The fabrication of bioreactors for cultured meat production requires customization, as each process step demands specific conditions. Therefore, open dialogue with bioreactor manufacturers is essential to identify the optimal design for the proposed process. A disruptive innovation involves using 3D printing as a step in cultured meat production, constructing meat products by extruding bioink layer by layer. Typically, cell expansion steps are still required before printing; however, bioreactors for differentiation are not necessarily needed. Theoretically, the final product is a structured 3D object, unlike the unstructured meat obtained without bioprinting. Post-processing may alter certain characteristics of the final product, making its adjustment crucial before commercialization. Although it is a disruptive technology with significant potential for cultured meat production, it remains an emerging and costly technique, necessitating thorough research and understanding before implementation.
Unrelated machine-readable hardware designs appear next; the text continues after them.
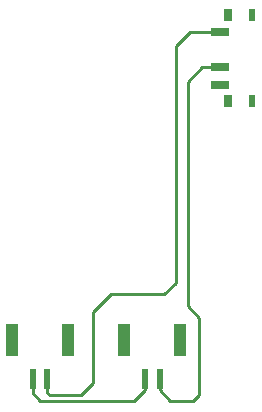
<source format=gbr>
G04 #@! TF.GenerationSoftware,KiCad,Pcbnew,(6.99.0-3982-g8d40bf25d6)*
G04 #@! TF.CreationDate,2022-10-20T10:42:06+02:00*
G04 #@! TF.ProjectId,test,74657374-2e6b-4696-9361-645f70636258,rev?*
G04 #@! TF.SameCoordinates,Original*
G04 #@! TF.FileFunction,Copper,L2,Bot*
G04 #@! TF.FilePolarity,Positive*
%FSLAX46Y46*%
G04 Gerber Fmt 4.6, Leading zero omitted, Abs format (unit mm)*
G04 Created by KiCad (PCBNEW (6.99.0-3982-g8d40bf25d6)) date 2022-10-20 10:42:06*
%MOMM*%
%LPD*%
G01*
G04 APERTURE LIST*
G04 #@! TA.AperFunction,SMDPad,CuDef*
%ADD10R,1.000000X2.800000*%
G04 #@! TD*
G04 #@! TA.AperFunction,SMDPad,CuDef*
%ADD11R,0.600000X1.800000*%
G04 #@! TD*
G04 #@! TA.AperFunction,SMDPad,CuDef*
%ADD12R,1.498600X0.698500*%
G04 #@! TD*
G04 #@! TA.AperFunction,SMDPad,CuDef*
%ADD13R,0.599440X0.998220*%
G04 #@! TD*
G04 #@! TA.AperFunction,SMDPad,CuDef*
%ADD14R,0.797560X0.998220*%
G04 #@! TD*
G04 #@! TA.AperFunction,Conductor*
%ADD15C,0.250000*%
G04 #@! TD*
G04 APERTURE END LIST*
D10*
X62349999Y-116824999D03*
X57649999Y-116824999D03*
D11*
X59374999Y-120174999D03*
X60624999Y-120174999D03*
X51124999Y-120174999D03*
X49874999Y-120174999D03*
D10*
X48149999Y-116824999D03*
X52849999Y-116824999D03*
D12*
X65752479Y-95247899D03*
X65752479Y-93749299D03*
X65752479Y-90752099D03*
D13*
X68498219Y-96649979D03*
D14*
X66400179Y-96649979D03*
D13*
X68498219Y-89350019D03*
D14*
X66400179Y-89350019D03*
D15*
X65752480Y-93749300D02*
X64250700Y-93749300D01*
X64000000Y-121500000D02*
X63500000Y-122000000D01*
X64250700Y-93749300D02*
X63000000Y-95000000D01*
X63000000Y-95000000D02*
X63000000Y-114000000D01*
X61500000Y-122000000D02*
X60625000Y-121125000D01*
X63000000Y-114000000D02*
X64000000Y-115000000D01*
X60625000Y-121125000D02*
X60625000Y-120175000D01*
X64000000Y-115000000D02*
X64000000Y-121500000D01*
X63500000Y-122000000D02*
X61500000Y-122000000D01*
X51125000Y-120175000D02*
X51125000Y-121325000D01*
X56500000Y-113000000D02*
X61000000Y-113000000D01*
X51125000Y-121325000D02*
X51350000Y-121550000D01*
X51350000Y-121550000D02*
X53950000Y-121550000D01*
X53950000Y-121550000D02*
X55000000Y-120500000D01*
X62000000Y-112000000D02*
X62000000Y-92000000D01*
X55000000Y-120500000D02*
X55000000Y-114500000D01*
X55000000Y-114500000D02*
X56500000Y-113000000D01*
X61000000Y-113000000D02*
X62000000Y-112000000D01*
X62000000Y-92000000D02*
X63247900Y-90752100D01*
X63247900Y-90752100D02*
X65752480Y-90752100D01*
X50500000Y-122000000D02*
X58500000Y-122000000D01*
X49875000Y-120175000D02*
X49875000Y-121375000D01*
X49875000Y-121375000D02*
X50500000Y-122000000D01*
X58500000Y-122000000D02*
X59375000Y-121125000D01*
X59375000Y-121125000D02*
X59375000Y-120175000D01*
M02*

</source>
Conclusions and Future Prospects

Cultured meat technology is undergoing significant advancement, necessitating major progress in developing new and/or improved bioreactor models to cultivate cells correctly and efficiently. The unique characteristics of various mammalian cells employed for this purpose demand research and development into novel equipment and conditions, including medium composition, agitation, mass transfer, structure, and the composition of microcarriers serving as fundamental supports. Nevertheless, conventional bioreactor types remain viable for cultured meat production with certain modifications. For instance, STR and air-lift bioreactors remain feasible and effective options for culturing these cells under appropriate control and instrumentation. Other bioreactor options, including hollow-fibre, fixed-bed, and single-use bioreactors, also warrant consideration. Consequently, the design and manufacture of bioreactors for cultured meat production necessitate thorough discussion between researchers and manufacturers to identify effective solutions.